Although the Greenbelt is a narrow corridor stretching through the city, it still involves big stretches of stream-side property. It includes islands, bogs, multiple side trails and transient camps. There is lots of debris hidden in heavy vegetation to lead the dogs astray.
"When you start to search, you quickly realize how much area is beside the trail," Gunn said. "And anyone whose casual wardrobe needs replenishing can choose from an assortment of jeans, sweats, T-shirts, socks and unmentionables."
Volunteers also cruised the river in kayaks and rafts to check the side channels.
Ultimately, a fisherman spotted Henneman's body under a log in the river. Her purse was found in east Boise, not on the Greenbelt.
The rescue group did not find Henneman's body because the cadaver dog was not assigned to that stretch of the river, Robertson said. The dog did identify where the body was located after the fact. Idaho Mountain Search then put in more hours looking for clues at the crime scene. No suspects' names have been released.

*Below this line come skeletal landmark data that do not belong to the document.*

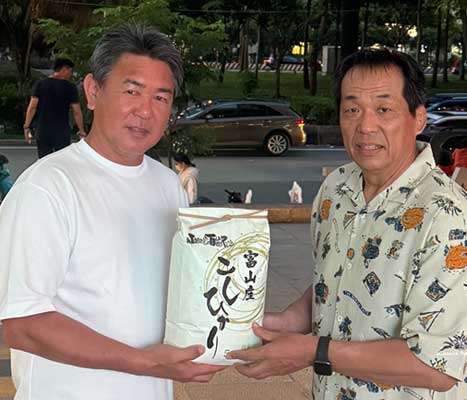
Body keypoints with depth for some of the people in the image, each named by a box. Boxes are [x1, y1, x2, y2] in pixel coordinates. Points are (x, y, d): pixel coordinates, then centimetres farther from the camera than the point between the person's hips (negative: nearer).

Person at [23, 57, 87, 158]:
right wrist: (81, 130, 5)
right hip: (62, 131, -2)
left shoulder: (40, 84, 4)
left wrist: (27, 127, 1)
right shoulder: (70, 87, -3)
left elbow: (32, 107, -2)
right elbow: (76, 111, -3)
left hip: (42, 130, 3)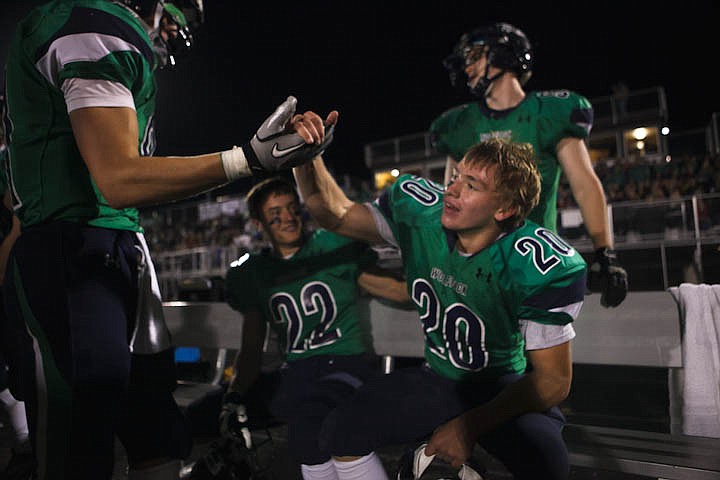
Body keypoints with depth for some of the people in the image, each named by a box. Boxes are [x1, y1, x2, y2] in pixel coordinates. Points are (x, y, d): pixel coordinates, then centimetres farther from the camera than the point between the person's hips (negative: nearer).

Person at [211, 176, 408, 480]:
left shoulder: (335, 246, 0)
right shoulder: (253, 272, 10)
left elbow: (401, 290, 0)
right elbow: (251, 349, 8)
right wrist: (234, 397, -8)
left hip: (346, 364, -5)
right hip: (294, 376, 5)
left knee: (306, 431, -34)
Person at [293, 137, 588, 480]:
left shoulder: (543, 265, -25)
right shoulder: (418, 210, -14)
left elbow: (553, 380, -19)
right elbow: (337, 216, -3)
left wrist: (469, 426, -22)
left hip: (509, 390, -3)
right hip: (438, 380, 4)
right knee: (339, 432, -11)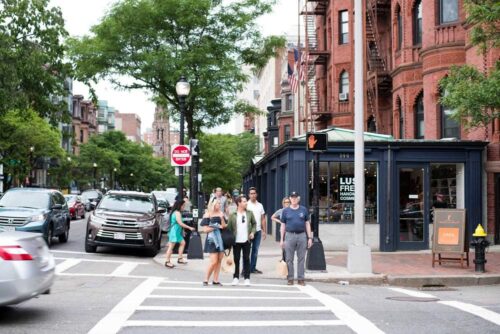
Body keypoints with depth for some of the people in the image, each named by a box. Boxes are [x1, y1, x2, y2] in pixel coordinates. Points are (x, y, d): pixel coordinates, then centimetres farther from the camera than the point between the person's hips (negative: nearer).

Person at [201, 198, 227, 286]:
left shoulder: (221, 214, 9)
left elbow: (224, 226, 3)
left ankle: (215, 280, 13)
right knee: (214, 261, -11)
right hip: (212, 240, -6)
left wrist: (222, 218, -11)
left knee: (219, 261, 6)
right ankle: (206, 280, 1)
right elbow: (205, 229, -11)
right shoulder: (208, 214, -6)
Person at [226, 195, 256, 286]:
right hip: (236, 241, -1)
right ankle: (236, 278, 17)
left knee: (246, 259, 4)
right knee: (236, 260, 6)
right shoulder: (232, 215, -4)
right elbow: (229, 228, -1)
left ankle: (247, 278, 10)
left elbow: (254, 223, 15)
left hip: (246, 241, 1)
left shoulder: (249, 213, 3)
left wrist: (252, 232, -1)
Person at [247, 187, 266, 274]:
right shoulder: (246, 205, -4)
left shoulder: (260, 205, 11)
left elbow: (263, 219, 12)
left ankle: (253, 268, 16)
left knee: (255, 250, 9)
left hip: (258, 231, 5)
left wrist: (264, 231, 6)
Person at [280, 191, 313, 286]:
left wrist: (310, 238, 4)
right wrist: (282, 239, 4)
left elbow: (307, 224, 10)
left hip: (302, 235, 0)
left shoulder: (303, 210, 8)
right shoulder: (286, 211, 6)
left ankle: (300, 279, 9)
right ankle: (290, 279, 9)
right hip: (290, 235, 0)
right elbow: (283, 225, 8)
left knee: (301, 259, 3)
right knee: (289, 259, 2)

The search-and-rescue organization was formed several decades ago, primarily to find sportsmen lost in the extensive forests and desert of southwestern Idaho.
"Our mission statement says it's wilderness safety. We take over when the road ends," Robertson said.
They still get plenty of that. As the volunteers looked for Henneman, one was called to help find a lost hunter among the thick deadfall in the Boise National Forest. Fortunately, the teenager was spotted quickly.
Late last month, Idaho Mountain Search ventured into Hells Canyon for an Idaho Power Co. biologist and pilot believed to have crashed in the vast gorge. The searchers carry equipment to stay out in the field for days and are trained in climbing skills in the event they must rappel to an injured person.
"We're also trained to observe and document it all for later," Robertson said. "We're very unusual in not working with just one sheriff's office. We go where we're needed."
As the West's population grows, the number of people headed into the woods increases and so does the number of emergency calls, Gunn said.
Snowmobilers are venturing farther afield because their machines are lighter and more powerful and can navigate through deeper snow. Thousands of enthusiasts are buying back-country skis to explore beyond groomed ski runs.
Waiting too long to notify authorities about a lost individual can turn a rescue into a tragedy. Idaho Mountain Search wants friends and relatives to call sooner rather than later, Robertson said.
The volunteers have myriad strengths to offer the organization, but they can choose whether to do such activities as dangling from a rappelling rope or hunting for a body, she said.
"We all have different skills, different ways of coping," she said. "We stress everybody has the ability to say no."